4c. Unified Innovized operator (UIP) for simultaneous convergence and diversity enhancement (employing RF and kNN) with supporting results on both convergence and diversity-hard test problems.
4d. A template for Ml-assisted EMaAO: addressing the key considerations of ML-based risk-reward trade-off, exploration-exploitation balance, minimizing ad-hoc parameterization and avoiding extra solution evaluations
4e. A walkthrough and execution of codes implementing the above operators on test problems.
5. Utility of ML intervention towards more efficient and customized post-optimization decision-making.
6. Pointers to future directions in ML-assisted Evolutionary Multi- and Many-objective Optimization and brief discussion of EMaOA-assisted ML development.


Organizers

Kalyanmoy Deb
Kalyanmoy Deb is Koenig Endowed Chair Professor at Department of Electrical and Computer Engineering in Michigan State University, USA. Prof.
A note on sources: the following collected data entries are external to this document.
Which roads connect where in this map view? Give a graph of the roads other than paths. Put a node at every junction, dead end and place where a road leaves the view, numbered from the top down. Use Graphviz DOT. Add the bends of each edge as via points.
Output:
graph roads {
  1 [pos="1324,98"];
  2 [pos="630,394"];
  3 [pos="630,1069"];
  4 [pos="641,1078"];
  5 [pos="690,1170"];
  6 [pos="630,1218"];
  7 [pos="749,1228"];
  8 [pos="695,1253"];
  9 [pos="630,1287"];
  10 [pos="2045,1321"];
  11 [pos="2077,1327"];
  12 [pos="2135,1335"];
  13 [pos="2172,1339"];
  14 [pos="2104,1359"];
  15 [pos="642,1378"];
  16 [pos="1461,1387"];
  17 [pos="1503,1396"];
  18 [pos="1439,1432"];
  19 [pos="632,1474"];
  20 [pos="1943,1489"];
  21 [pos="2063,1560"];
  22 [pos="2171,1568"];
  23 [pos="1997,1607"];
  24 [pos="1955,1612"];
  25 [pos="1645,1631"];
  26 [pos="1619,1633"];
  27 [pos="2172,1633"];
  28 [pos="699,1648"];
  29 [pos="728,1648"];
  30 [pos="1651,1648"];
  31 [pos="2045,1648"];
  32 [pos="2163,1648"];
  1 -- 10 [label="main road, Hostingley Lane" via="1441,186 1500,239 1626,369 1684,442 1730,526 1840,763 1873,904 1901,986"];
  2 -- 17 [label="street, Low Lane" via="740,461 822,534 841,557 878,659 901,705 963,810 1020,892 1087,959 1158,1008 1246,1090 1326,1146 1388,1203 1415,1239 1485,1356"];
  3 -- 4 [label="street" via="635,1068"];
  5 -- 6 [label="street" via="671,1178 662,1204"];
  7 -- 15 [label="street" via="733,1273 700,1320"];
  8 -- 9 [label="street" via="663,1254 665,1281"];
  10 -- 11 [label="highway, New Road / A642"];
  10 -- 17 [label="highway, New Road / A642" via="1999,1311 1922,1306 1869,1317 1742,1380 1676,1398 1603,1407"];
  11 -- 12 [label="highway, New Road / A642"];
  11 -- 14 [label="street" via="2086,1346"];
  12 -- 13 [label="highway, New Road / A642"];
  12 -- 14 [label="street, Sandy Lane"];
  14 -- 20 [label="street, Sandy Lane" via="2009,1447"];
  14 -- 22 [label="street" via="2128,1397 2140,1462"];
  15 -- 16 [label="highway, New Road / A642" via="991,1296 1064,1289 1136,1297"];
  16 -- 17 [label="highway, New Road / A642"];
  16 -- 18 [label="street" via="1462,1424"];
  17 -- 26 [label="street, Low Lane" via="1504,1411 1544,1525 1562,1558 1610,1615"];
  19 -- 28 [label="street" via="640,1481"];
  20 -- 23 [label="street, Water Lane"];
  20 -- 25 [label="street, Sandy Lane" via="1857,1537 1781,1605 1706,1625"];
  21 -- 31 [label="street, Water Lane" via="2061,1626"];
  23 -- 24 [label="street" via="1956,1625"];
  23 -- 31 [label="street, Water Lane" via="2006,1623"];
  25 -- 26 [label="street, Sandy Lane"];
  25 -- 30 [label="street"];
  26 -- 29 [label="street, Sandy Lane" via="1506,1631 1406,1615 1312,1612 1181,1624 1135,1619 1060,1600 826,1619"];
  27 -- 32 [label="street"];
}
Deb's research interests are in evolutionary optimization and their application in multi-criterion optimization, modeling, and machine learning. He has been a visiting professor at various universities across the world including University of Skövde in Sweden, Aalto University in Finland, Nanyang Technological University in Singapore, and IITs in India. He was awarded IEEE Evolutionary Computation Pioneer Award for his sustained work in EMO, Infosys Prize, TWAS Prize in Engineering Sciences, CajAstur Mamdani Prize, Distinguished Alumni Award from IIT Kharagpur, Edgeworth-Pareto award, Bhatnagar Prize in Engineering Sciences, and Bessel Research award from Germany. He is fellow of IEEE, ASME, and three Indian science and engineering academies. He has published over 548 research papers with Google Scholar citation of over 149,000 with h-index 123. He is in the editorial board on 18 major international journals. More information about his research contribution can be found from https://www.coin-lab.org.


DHISH KUMAR SAXENA
Dhish Kumar Saxena is a Professor in Department of Mechanical and Industrial Engineering, and Mehta family School of Data Science and Artificial Intelligence, Indian Institute of Technology Roorkee, Roorkee, India. From 2008 to 2012, he worked with Cranfield University and Bath University, United Kingdom. At a fundamental level, his research is centered around multi- and many-objective optimization, involving - development of evolutionary algorithms; performance enhancement of these algorithms through integration of machine learning techniques; termination criterion for these algorithms; and decision support based on objective and constrained reduction. At an applied level, his focus has been on demonstrating the utility of evolutionary computation and mathematical optimization on real world problems, including airline crew scheduling, engineering design, business-process, and multi-criterion decision making.


Sukrit Mittal
Sukrit Mittal is a Senior Research Scientist with the AI & Digital Transformation Team at Franklin Templeton Investments. Currently, he is actively pursuing research in applying reinforcement learning and multi-objective optimization in the Fintech domain. He holds a Bachelor of Technology in Mechanical Engineering and a Doctorate in Optimization Algorithms from the Indian Institute of Technology Roorkee. Prior to his current engagement, he had been invited as a visiting researcher at Michigan State University. He has co-authored a book titled "Machine Learning Assisted Evolutionary Multi and Many objective Optimization", and several research papers in high-impact journals. He also holds a granted patent in his name.